* **Prompt**
Keeping pictures out of the copy, restate each record word for word.

[Saved entries]

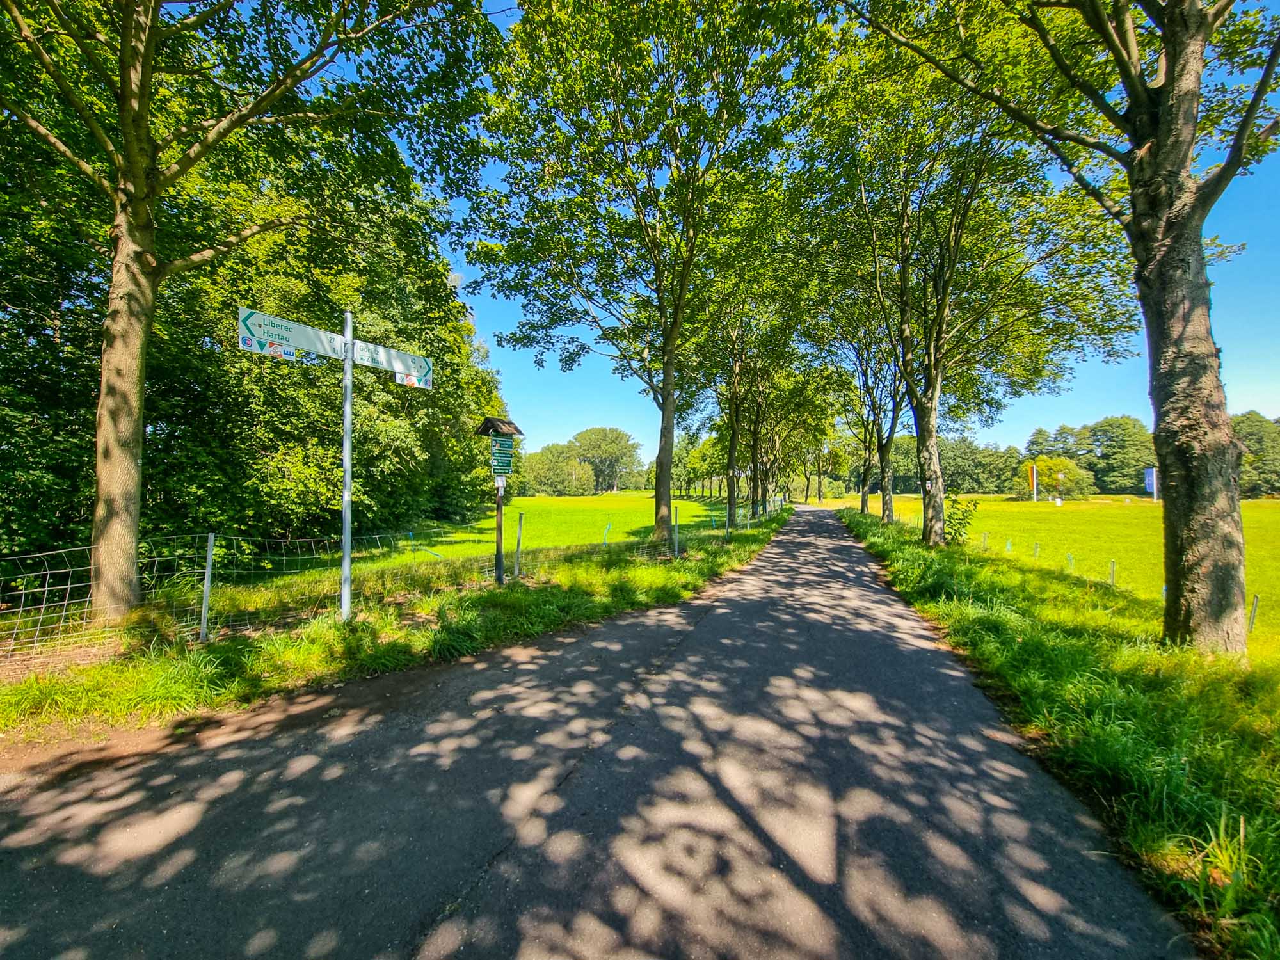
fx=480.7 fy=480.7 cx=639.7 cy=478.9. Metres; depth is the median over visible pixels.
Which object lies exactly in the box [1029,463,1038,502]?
flag
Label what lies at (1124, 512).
lawn
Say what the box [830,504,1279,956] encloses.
grass verge
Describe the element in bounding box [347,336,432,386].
direction sign
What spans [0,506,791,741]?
grass verge
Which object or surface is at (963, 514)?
shrub
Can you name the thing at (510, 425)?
roof
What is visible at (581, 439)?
tree
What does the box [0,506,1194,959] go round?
road
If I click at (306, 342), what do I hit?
direction sign
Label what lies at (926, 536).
tree
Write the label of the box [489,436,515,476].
direction sign
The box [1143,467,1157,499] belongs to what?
blue banner
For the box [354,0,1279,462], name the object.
sky
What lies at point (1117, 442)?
tree
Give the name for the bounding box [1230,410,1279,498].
tree
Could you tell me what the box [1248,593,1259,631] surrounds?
fence post
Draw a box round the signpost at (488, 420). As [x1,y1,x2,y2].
[476,416,523,583]
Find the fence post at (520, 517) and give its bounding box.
[514,509,523,579]
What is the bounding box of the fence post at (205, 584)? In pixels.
[199,530,215,640]
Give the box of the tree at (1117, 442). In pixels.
[1083,414,1153,495]
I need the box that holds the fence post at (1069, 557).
[1066,552,1074,572]
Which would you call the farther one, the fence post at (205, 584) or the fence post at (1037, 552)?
the fence post at (1037, 552)
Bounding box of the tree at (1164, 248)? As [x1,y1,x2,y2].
[853,0,1279,658]
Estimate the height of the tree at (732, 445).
12.943 m
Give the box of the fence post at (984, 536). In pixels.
[981,531,988,547]
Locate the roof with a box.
[475,416,523,437]
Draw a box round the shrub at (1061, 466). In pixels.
[1013,455,1093,501]
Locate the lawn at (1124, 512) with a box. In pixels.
[818,492,1279,661]
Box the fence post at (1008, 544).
[1004,538,1011,551]
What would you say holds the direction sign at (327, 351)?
attached to the sign pole at (345, 560)
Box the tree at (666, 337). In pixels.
[467,0,819,550]
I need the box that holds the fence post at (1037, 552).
[1032,540,1039,557]
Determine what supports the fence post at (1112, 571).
on the grass verge at (1209, 776)
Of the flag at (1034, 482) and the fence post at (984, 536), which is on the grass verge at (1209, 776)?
the fence post at (984, 536)
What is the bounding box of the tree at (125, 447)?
[0,0,492,620]
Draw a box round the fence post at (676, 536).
[672,506,680,556]
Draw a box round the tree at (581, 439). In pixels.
[571,426,641,493]
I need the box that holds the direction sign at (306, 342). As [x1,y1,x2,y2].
[238,307,435,387]
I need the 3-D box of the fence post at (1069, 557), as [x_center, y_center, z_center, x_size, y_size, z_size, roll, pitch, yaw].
[10.032,2.042,11.206,0.077,0.621,0.076,0,-1,33]
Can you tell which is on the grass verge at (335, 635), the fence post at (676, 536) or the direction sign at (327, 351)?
the fence post at (676, 536)
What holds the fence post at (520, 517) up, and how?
on the grass verge at (335, 635)
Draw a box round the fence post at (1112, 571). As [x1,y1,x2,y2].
[1108,558,1116,585]
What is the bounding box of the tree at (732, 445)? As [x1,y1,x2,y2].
[696,256,820,530]
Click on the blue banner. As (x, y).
(1149, 482)
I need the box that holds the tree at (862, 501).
[821,301,909,522]
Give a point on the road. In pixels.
(831, 681)
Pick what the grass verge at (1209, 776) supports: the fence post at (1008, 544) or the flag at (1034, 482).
the fence post at (1008, 544)
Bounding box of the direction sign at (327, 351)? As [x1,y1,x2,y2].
[238,305,346,361]
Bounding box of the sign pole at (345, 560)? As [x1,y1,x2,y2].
[340,312,354,622]
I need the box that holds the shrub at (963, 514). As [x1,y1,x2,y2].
[942,490,979,545]
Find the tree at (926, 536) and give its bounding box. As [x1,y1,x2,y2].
[798,5,1128,546]
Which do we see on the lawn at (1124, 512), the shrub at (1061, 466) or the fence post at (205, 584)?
the shrub at (1061, 466)
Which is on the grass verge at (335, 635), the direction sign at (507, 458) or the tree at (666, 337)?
the tree at (666, 337)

* **Result**
fx=480.7 fy=480.7 cx=639.7 cy=478.9. Metres; depth is the median over visible pixels.
Which object lies exactly in the box [1029,463,1038,502]?
flag
Label what lies at (1124, 512).
lawn
Say what the box [830,504,1279,956] encloses.
grass verge
Describe the element in bounding box [347,336,432,386].
direction sign
What spans [0,506,791,741]?
grass verge
Which object or surface is at (963, 514)?
shrub
Can you name the thing at (510, 425)?
roof
What is visible at (581, 439)?
tree
What does the box [0,506,1194,959] go round?
road
If I click at (306, 342), what do I hit?
direction sign
Label what lies at (926, 536).
tree
Write the label of the box [489,436,515,476].
direction sign
The box [1143,467,1157,499] belongs to what?
blue banner
For the box [354,0,1279,462], name the object.
sky
What lies at point (1117, 442)?
tree
Give the name for the bounding box [1230,410,1279,498].
tree
Could you tell me what the box [1248,593,1259,631] surrounds?
fence post
Draw a box round the signpost at (488, 420). As [x1,y1,x2,y2].
[476,416,523,583]
Find the fence post at (520, 517) and give its bounding box.
[514,509,523,579]
What is the bounding box of the fence post at (205, 584)? In pixels.
[199,530,215,640]
Give the box of the tree at (1117, 442). In pixels.
[1083,414,1153,495]
I need the box that holds the fence post at (1069, 557).
[1066,552,1074,572]
Which would you call the farther one, the fence post at (205, 584) or the fence post at (1037, 552)?
the fence post at (1037, 552)
Bounding box of the tree at (1164, 248)? As [x1,y1,x2,y2].
[853,0,1279,658]
Estimate the height of the tree at (732, 445).
12.943 m
Give the box of the fence post at (984, 536). In pixels.
[981,531,988,547]
Locate the roof with a box.
[475,416,523,437]
Draw a box round the shrub at (1061, 466). In pixels.
[1013,455,1093,501]
Locate the lawn at (1124, 512) with a box. In pixels.
[818,492,1279,661]
Box the fence post at (1008, 544).
[1004,538,1011,551]
What would you say holds the direction sign at (327, 351)?
attached to the sign pole at (345, 560)
Box the tree at (666, 337). In pixels.
[467,0,819,550]
I need the box that holds the fence post at (1037, 552).
[1032,540,1039,557]
Determine what supports the fence post at (1112, 571).
on the grass verge at (1209, 776)
Of the flag at (1034, 482) and the fence post at (984, 536), which is on the grass verge at (1209, 776)?
the fence post at (984, 536)
What is the bounding box of the tree at (125, 447)?
[0,0,492,620]
Draw a box round the fence post at (676, 536).
[672,506,680,556]
Draw a box round the tree at (581, 439). In pixels.
[571,426,641,493]
I need the box that holds the direction sign at (306, 342). As [x1,y1,x2,y2].
[238,307,435,387]
I need the 3-D box of the fence post at (1069, 557), as [x_center, y_center, z_center, x_size, y_size, z_size, roll, pitch, yaw].
[10.032,2.042,11.206,0.077,0.621,0.076,0,-1,33]
Can you tell which is on the grass verge at (335, 635), the fence post at (676, 536) or the direction sign at (327, 351)?
the fence post at (676, 536)
What holds the fence post at (520, 517) up, and how?
on the grass verge at (335, 635)
Draw a box round the fence post at (1112, 571). As [x1,y1,x2,y2].
[1108,558,1116,585]
What is the bounding box of the tree at (732, 445)? As [x1,y1,x2,y2].
[696,256,820,530]
Click on the blue banner. As (x, y).
(1149, 482)
I need the box that holds the tree at (862, 501).
[821,301,909,522]
Give a point on the road. In pixels.
(831, 681)
Pick what the grass verge at (1209, 776) supports: the fence post at (1008, 544) or the flag at (1034, 482).
the fence post at (1008, 544)
Bounding box of the direction sign at (327, 351)? As [x1,y1,x2,y2].
[238,305,346,361]
Bounding box of the sign pole at (345, 560)? As [x1,y1,x2,y2].
[340,312,354,622]
I need the box that holds the shrub at (963, 514). As [x1,y1,x2,y2].
[942,490,979,545]
Find the tree at (926, 536) and give its bounding box. As [x1,y1,x2,y2].
[798,5,1128,546]
Which do we see on the lawn at (1124, 512), the shrub at (1061, 466) or the fence post at (205, 584)?
the shrub at (1061, 466)
Which is on the grass verge at (335, 635), the direction sign at (507, 458) or the tree at (666, 337)?
the tree at (666, 337)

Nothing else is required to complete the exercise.